Lantern Pharma plans to implement this assay in upcoming clinical trials for LP-184, potentially streamlining the development process and increasing the likelihood of successful outcomes. LP-184-- a novel therapeutic in clinical development for the potential treatment of malignant gliomas, pancreatic cancer, and atypical teratoid rhabdoid tumors (ATRT)-- has also been granted an Orphan Drug Designation by the FDA, along with a Rare Pediatric Disease Designation. By harnessing the power of AI and with input from world-class scientific advisors and collaborators, have accelerated the development of growing pipeline of therapies that span multiple cancer indications, including both solid tumors and blood cancers and an antibody-drug conjugate (ADC) program.

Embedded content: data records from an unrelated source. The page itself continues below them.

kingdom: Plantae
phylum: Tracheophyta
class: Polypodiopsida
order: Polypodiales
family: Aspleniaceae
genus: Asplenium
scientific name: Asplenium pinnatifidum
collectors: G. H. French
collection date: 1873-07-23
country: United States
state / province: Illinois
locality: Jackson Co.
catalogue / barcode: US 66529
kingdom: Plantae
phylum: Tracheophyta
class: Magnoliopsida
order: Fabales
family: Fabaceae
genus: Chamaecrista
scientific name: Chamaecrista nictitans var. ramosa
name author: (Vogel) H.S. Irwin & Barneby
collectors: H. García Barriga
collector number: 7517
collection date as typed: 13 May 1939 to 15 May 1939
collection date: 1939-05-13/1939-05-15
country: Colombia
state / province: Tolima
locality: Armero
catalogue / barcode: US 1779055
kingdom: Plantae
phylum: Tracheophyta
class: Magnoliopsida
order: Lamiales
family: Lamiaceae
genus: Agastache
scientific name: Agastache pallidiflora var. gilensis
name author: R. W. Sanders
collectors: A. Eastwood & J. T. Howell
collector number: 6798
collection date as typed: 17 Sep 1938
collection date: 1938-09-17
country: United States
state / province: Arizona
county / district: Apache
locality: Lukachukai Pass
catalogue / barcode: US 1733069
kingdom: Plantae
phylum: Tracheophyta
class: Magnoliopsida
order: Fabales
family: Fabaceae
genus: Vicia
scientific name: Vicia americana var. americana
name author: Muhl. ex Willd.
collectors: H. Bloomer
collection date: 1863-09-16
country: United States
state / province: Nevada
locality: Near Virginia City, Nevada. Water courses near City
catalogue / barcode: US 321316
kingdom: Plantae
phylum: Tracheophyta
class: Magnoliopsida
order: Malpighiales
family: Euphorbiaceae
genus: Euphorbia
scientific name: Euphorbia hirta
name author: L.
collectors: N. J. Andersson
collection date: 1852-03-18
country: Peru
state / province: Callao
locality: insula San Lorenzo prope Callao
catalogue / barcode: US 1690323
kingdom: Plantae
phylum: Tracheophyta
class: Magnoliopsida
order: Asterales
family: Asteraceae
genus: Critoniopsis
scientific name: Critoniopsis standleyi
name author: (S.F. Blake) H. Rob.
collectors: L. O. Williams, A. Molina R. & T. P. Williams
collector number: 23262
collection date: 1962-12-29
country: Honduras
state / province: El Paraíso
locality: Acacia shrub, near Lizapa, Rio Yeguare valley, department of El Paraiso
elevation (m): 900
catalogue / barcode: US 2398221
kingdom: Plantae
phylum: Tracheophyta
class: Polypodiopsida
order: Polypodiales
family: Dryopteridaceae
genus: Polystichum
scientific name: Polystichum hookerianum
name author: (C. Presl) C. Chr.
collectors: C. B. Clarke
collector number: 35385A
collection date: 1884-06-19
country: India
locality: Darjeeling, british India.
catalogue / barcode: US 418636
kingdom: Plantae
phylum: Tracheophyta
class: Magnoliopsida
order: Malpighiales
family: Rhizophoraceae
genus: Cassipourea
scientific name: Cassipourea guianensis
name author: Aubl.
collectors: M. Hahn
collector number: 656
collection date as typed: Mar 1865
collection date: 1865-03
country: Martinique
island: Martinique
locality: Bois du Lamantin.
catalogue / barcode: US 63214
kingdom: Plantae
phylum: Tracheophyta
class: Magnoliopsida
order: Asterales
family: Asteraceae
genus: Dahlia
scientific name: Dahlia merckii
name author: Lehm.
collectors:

On average, newly developed drug programs have been advanced from initial AI insights to first-in-human clinical trials in 2-3 years and at approximately $1.0 - 2.5 million per program. lead development programs include a Phase 2 clinical program and multiple Phase 1 clinical trials. These forward-looking statements include, among other things, statements relating to: future events or future financial performance; the potential advantages of RADR®?

platform in identifying drug candidates and patient populations that are likely to respond to a drug candidate; strategic plans to advance the development of drug candidates and ADC development program; expectations and estimates regarding clinical trial timing and estimates regarding clinical trial timing & patient enrollment; research and development efforts of internal drug discovery programs and the utilization of RADR®? platform to streamline the drug development process; intention to leverage artificial intelligence, machine learning and genomic data to streamline and transform the pace, risk and cost of oncology drug discovery and development and to identify patient populations that would likely respond to a drug candidate; estimates regarding patient populations, potential markets and potential market sizes; sales estimates for the drug candidates and to maximize their commercial potential by advancing such drug candidates or in collaboration with others. There are a number of important factors that could cause the actual results to differ materially from those indicated by the forward-looking statements, such as (i) the risk that the risk that its research and the research of collaborators may not be successful, the risk that promising observations in preclinical studies do not ensure that later studies and development will be successful, the risk that they may not be successful in licensing potential candidates or in completing potential partnerships and collaborations, (iv) the risk that none of their product candidates has received FDA approval.